However, the majority of people would not favour a currency that might dip 40% overnight. Stablecoins thus have some advantages against other cryptocurrencies (decentralization, ease of transfer, a transparent ledger, etc.), but they also hold a steady value.
Another common application is how they are used by traders and DeFi users to hedge their portfolio.
Furthermore, making a stablecoin liquidity pair allows you to earn rewards with less risk, acting as a hedge for the paired token. Stablecoin to stablecoin pairings also are popular which effectively reduces the risk of impermanent loss (if the peg is maintained), since the ratio between the two tokens is fixed. Thus, stablecoins are commonly accepted as collateral for lending and borrowing.
However, less risk, less reward. There are still risks associated with using crypto and DeFi applications that may not be obvious at first glance. Also, keep in mind, however, that the risks associated with each are decidedly different. Generally speaking, stablecoins are not insured in the same way that deposits in traditional banks are.

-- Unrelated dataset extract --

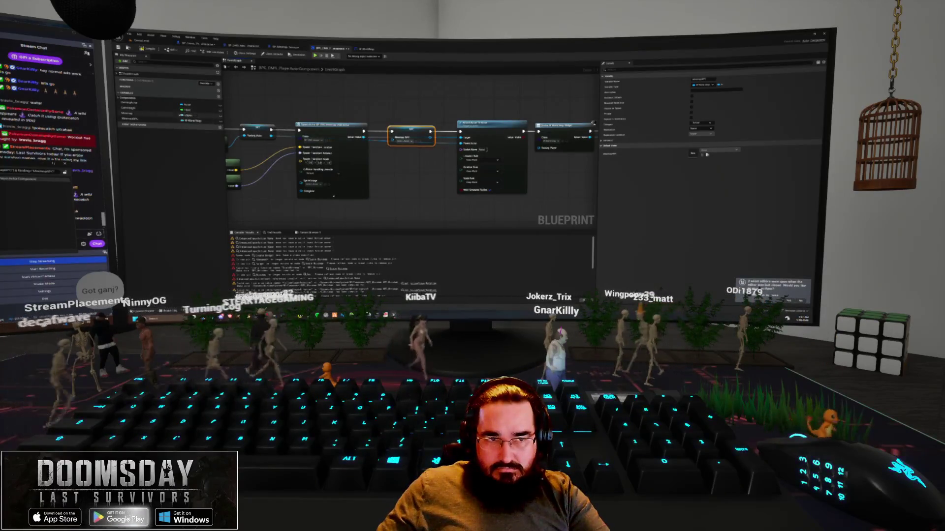
Step: Change the Minimap variable's type to the World minimap type found with 'world mini'
right_click(190, 122)
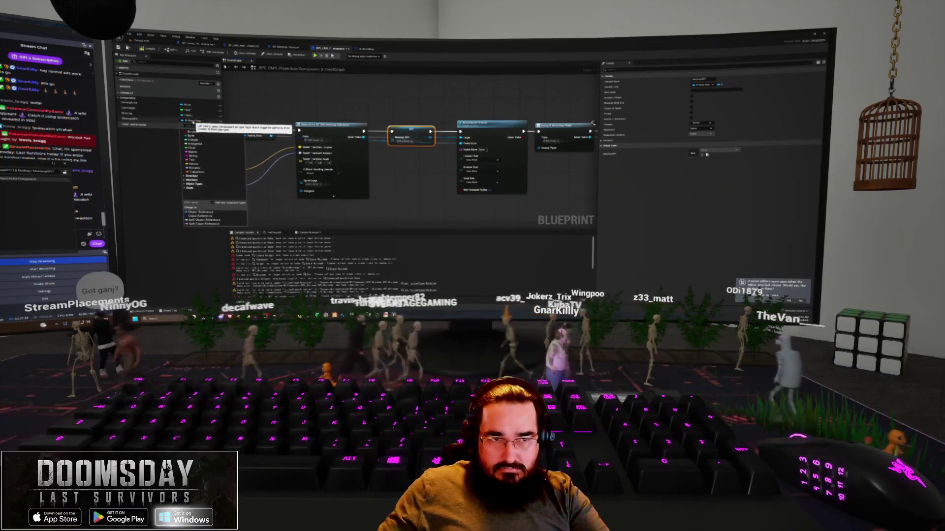
left_click(151, 137)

Stablecoins also act as a medium to onboard new users into crypto and act as a medium for fiat onramp.
How do stablecoins work?
There are 3 different types of stablecoins:
Fiat (e.g. government issued currency) is used as collateral to issue stablecoins. This method achieves stability of its issued stablecoin with a reserve basket of real world assets that equal to the amount of stablecoins issued.
Therefore, anyone could redeem that stablecoin for an equivalent amount of real dollars. Examples of this are USDC and USDT.
Similar to the fiat-collateralized solution but using cryptocurrencies as the collateral.
Tokens are locked into smart contracts which then allows the protocol to issue stablecoins leveraging the collateral deposited. Examples of this are DAI by Maker DAO and MAI by mai.finance.
Depends on algorithms to control the supply of the token in order to maintain a steady price. In the event where price is above peg, the protocol would increase the supply of the token and in the event that price falls below, the protocol would reduce the supply.
UST for example was designed to maintain its peg in relationship with another token, LUNA, which can be burned or minted by holders to maintain the price of UST. In this instance, the token is considered “algorithmic” because it does not rely on collateral to maintain its peg.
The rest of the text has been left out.